= Isoelastic function =

In mathematical economics, an isoelastic function, sometimes constant elasticity function, is a function that exhibits a constant elasticity, i.e. has a constant elasticity coefficient. The elasticity is the ratio of the percentage change in the dependent variable to the percentage causative change in the independent variable, in the limit as the changes approach zero in magnitude.

For an elasticity coefficient $r$ (which can take on any real value), the function's general form is given by

$f(x) = {k x^r},$
where $k$ and $r$ are constants. The elasticity is by definition

$\text {elasticity} = \frac {d f(x)}{dx} \frac {x}{f(x)} = \frac {d \text{ln} f(x)}{d \text{ln} x},$

which for this function simply equals r.

== Derivation ==
Elasticity of demand is indicated by

${r} = \frac {dQ}{dP} \frac {P}{Q}$,

where r is the elasticity, Q is quantity, and P is price.

Rearranging gets us:

$\frac {r}{P}{dP} = \frac {1}{Q}{dQ}$

Then integrating

$\int\frac {r}{P}{dP} =\int \frac {1}{Q}{dQ}$

$r \ln(P) + C = \ln(Q)$

Simplify

$e^{\ln(P)r+C} = e^{ln(Q)}$

$(e^{\ln(P)})^re^C = Q$

$kP^r = Q$

$Q(P) = kP^r$

==Examples==

===Demand functions===

An example in microeconomics is the constant elasticity demand function, in which p is the price of a product and D(p) is the resulting quantity demanded by consumers. For most goods the elasticity r (the responsiveness of quantity demanded to price) is negative, so it can be convenient to write the constant elasticity demand function with a negative sign on the exponent, in order for the coefficient $r$ to take on a positive value:
$D(p) = {k p^{-r}},$
where $r>0$ is now interpreted as the unsigned magnitude of the responsiveness.
An analogous function exists for the supply curve.

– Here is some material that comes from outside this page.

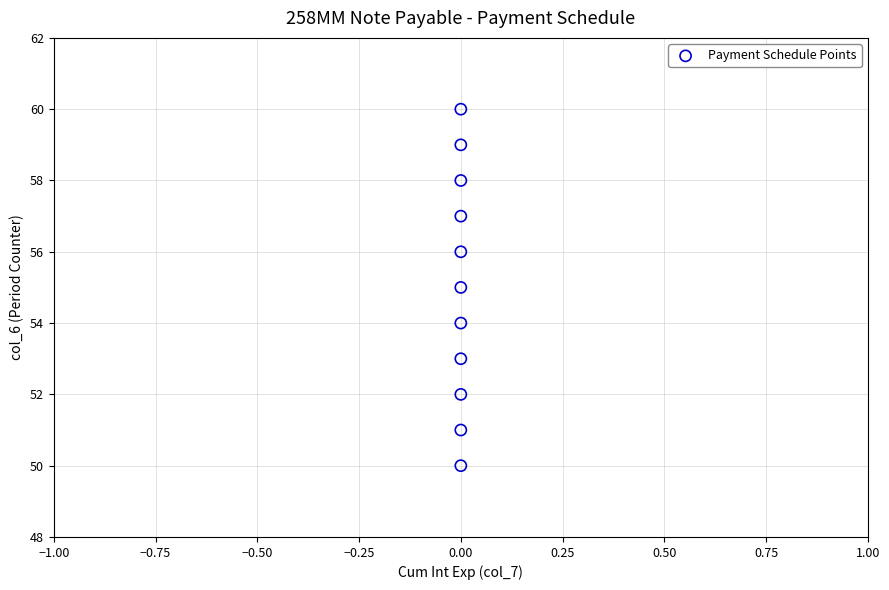

What is the range of Y values (max minus min)?

10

===Utility functions in the presence of risk===

The constant elasticity function is also used in the theory of choice under risk aversion, which usually assumes that risk-averse decision-makers maximize the expected value of a concave von Neumann-Morgenstern utility function. In this context, with a constant elasticity of utility with respect to, say, wealth, optimal decisions on such things as shares of stocks in a portfolio are independent of the scale of the decision-maker's wealth. The constant elasticity utility function in this context is generally written as

$U(x) = \frac{1}{1 - \gamma}x^{1 - \gamma}$

where x is wealth and $1 - \gamma$ is the elasticity, with $\gamma > 0$ , $\gamma$ ≠ 1 referred to as the constant coefficient of relative risk aversion (with risk aversion approaching infinity as $\gamma$ → ∞).